[PROVIDED DATA]
========================================

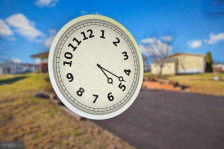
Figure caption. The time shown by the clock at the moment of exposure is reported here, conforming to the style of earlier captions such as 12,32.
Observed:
5,23
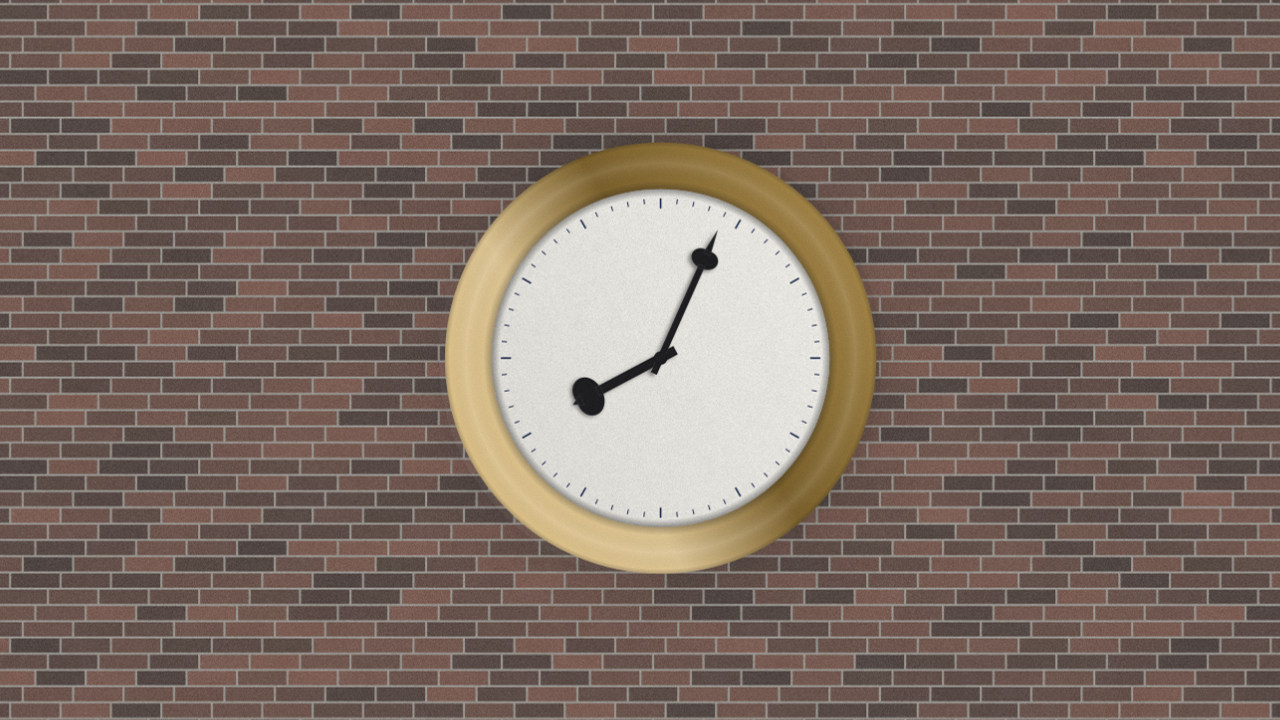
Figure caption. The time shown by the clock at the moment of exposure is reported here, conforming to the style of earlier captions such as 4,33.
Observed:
8,04
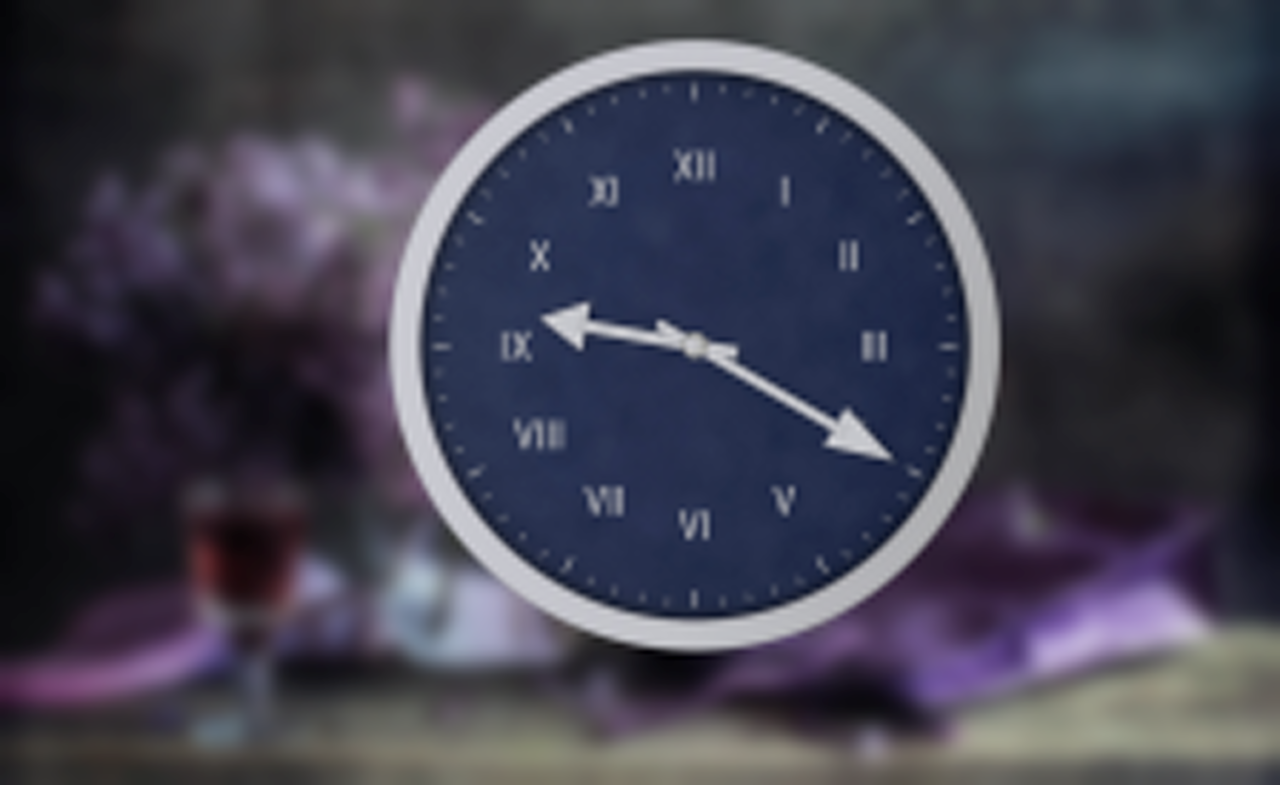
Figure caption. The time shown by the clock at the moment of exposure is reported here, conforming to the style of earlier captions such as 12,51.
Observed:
9,20
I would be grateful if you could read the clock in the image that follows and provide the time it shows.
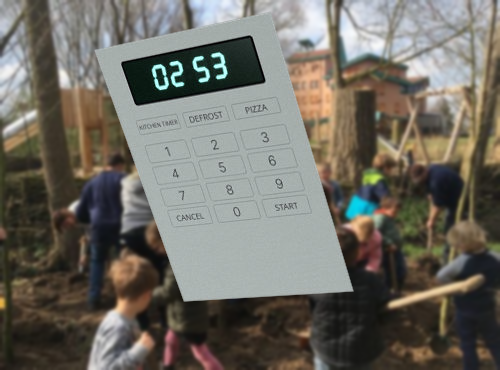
2:53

========================================

[WORK TO COMPLETE]
Render the lines above as a JSON list of strings, one string per line, with blank lines skipped and the pictures left out.

[ANSWER IN FULL]
[
  "Figure caption. The time shown by the clock at the moment of exposure is reported here, conforming to the style of earlier captions such as 12,32.",
  "Observed:",
  "5,23",
  "Figure caption. The time shown by the clock at the moment of exposure is reported here, conforming to the style of earlier captions such as 4,33.",
  "Observed:",
  "8,04",
  "Figure caption. The time shown by the clock at the moment of exposure is reported here, conforming to the style of earlier captions such as 12,51.",
  "Observed:",
  "9,20",
  "I would be grateful if you could read the clock in the image that follows and provide the time it shows.",
  "2:53"
]